Ksar El Kébir, théâtre jadis de la glorieuse bataille «Oued El Makhazin» et ancien comptoir commercial florissant, se découvre aujourd’hui le pâle visage d’une ville agonisante, où rien n’intéresse plus une jeunesse en proie à l’incurie, hormis le désir de fuir vers l’Espagne.

Le 16/07/2018 à 14h14

Samedi 14 juillet, 11 heures du matin, douar El Asker. Le mercure est au zénith et s’aventurer hors des murs relève de l’exploit, spécialement pour des visiteurs qui, pour une raison ou une autre, s’aventurent dans ce "chaudron". L’air est irrespirable. L’ambiance, nonchalante. Pas de recours face à la fournaise, en dehors des cafés qui ne désemplissent pas. A table, Ahmed, un joint à la main, n’a qu’une idée en tête. Fuir hors de ce «mouroir» pour se sauver et sauver sa fratrie. «Fuir là-bas, fuir», disait Alphonse de la Martine.

La tentation du large est immense chez une population principalement jeune. Elle l’est d’autant plus en ce début d’été, où des «zmaghris» ayant réussi la traversée (souvent illégalement), n’hésitent pas à afficher sous les yeux égarés des «amis d’hier» restés en rade, leur fameux tableau de chasse (voitures de luxe, chaînes aurifères, devises en euros, etc.). Ce qui conforte davantage Ahmed dans l’idée de fuir un jour vers Cadix, sud de l’Espagne, point de départ pour «une nouvelle vie qui sera en tout cas meilleure que celle que nous menons à Douar El Asker, devenu synonyme de misère et de désespoir», estime Ahmed, résolu.

Une résolution qui bute toutefois contre le récif sécuritaire devenu infranchissable, de part et d'autre de la Méditerranée. Ahmed, à l’instar de ses collègues à Douar El Asker, ne se décourage pourtant pas. Il continue de croire à sa «belle étoile» et dit ne pas avoir l’embarras du choix: risquer sa vie vaudrait mieux que mourir à petit feu!

Face à cette situation surgissent des questions: comment les jeunes de Ksar El Kébir en sont-ils venus à broyer du noir? Pourquoi les autorités locales ont-elles laissé faire?

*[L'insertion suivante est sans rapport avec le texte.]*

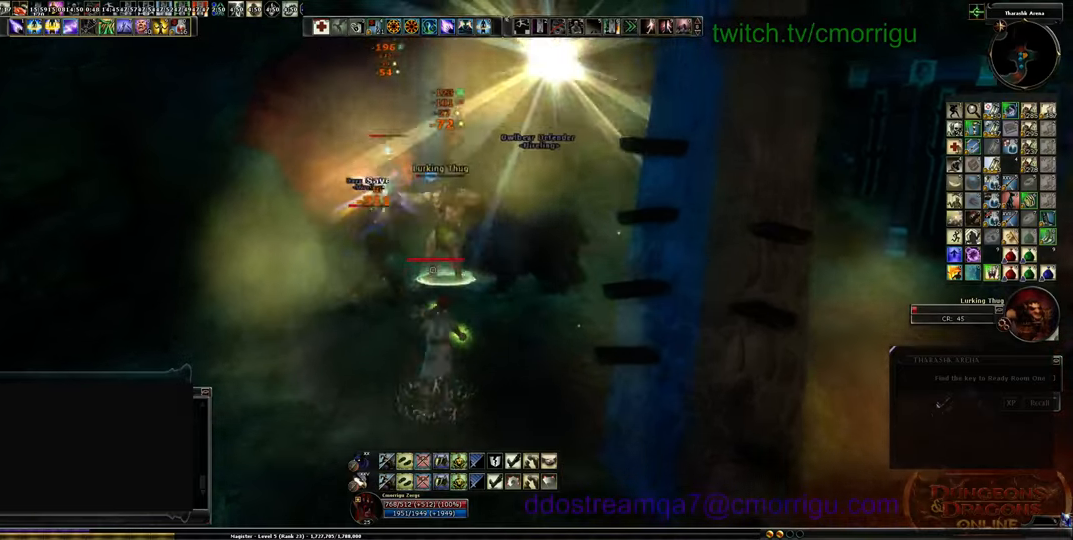
{"keys": ["d"], "events": []}
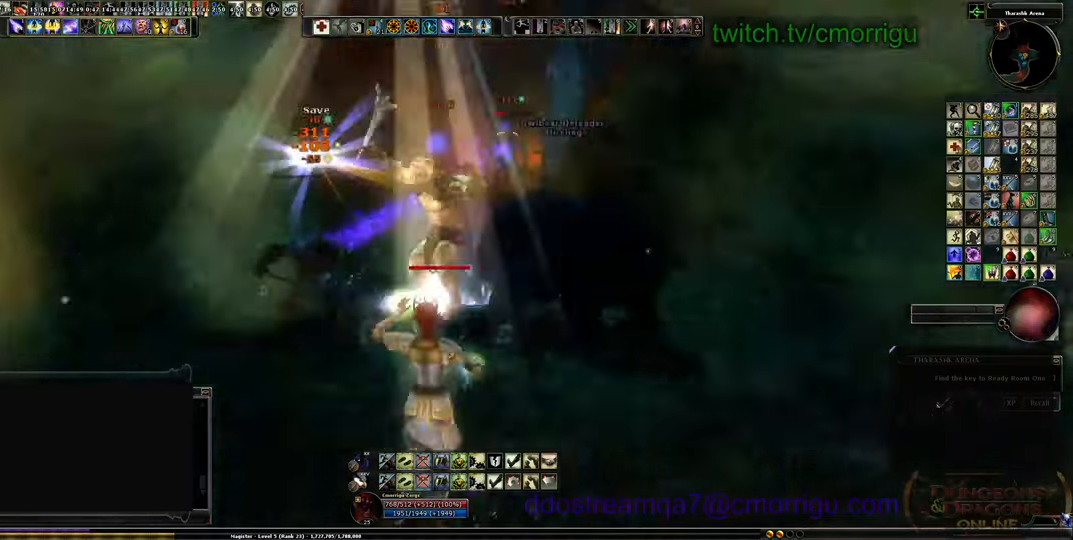
{"keys": ["d"], "events": []}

Le déclin de Ksar El Kébir, qui fut jadis le théâtre du succès militaire le plus retentissant de l’histoire du Maroc -la bataille Oued El Makhazin ou «Bataille des trois Rois»- ne mériterait-elle pas un meilleur sort à la mesure de son passé florissant d’ancien comptoir commercial, plaque tournante du trafic de marchandises du nord vers le sud?

Certainement. Sauf que rien ou presque n’a été entrepris par les autorités élues de cette ville, un fief imprenable du Parti justice et développement (PJD, au pouvoir). Le problème des eaux usées qui étaient déversées dans l’oued Loukkos vient à peine d’être résolu, le projet de dédoublement de la voie nationale a été lancé il y a à peine une année… Idem pour la Santé, un projet d’hôpital digne de ce nom se fait encore et toujours attendre. Autant que le projet de tronçon autoroutier pour briser l'isolement...

En attendant des lendemains meilleurs, la jeunesse continue de «noyer son chagrin» dans la drogue, à la faveur d’un trafic qui, avec la criminalité, est le seul à «prospérer» dans cette ville qui a pourtant donné naissance à des sommités en matière d'art et de culture, à l’image du musicien Abdessalem Amer, du poète Mohamed El khammar El Guennouni, du romancier Mohamed Harradi, pour ne pas parler des autres talents, à l’instar de Mohamed Laghrissi.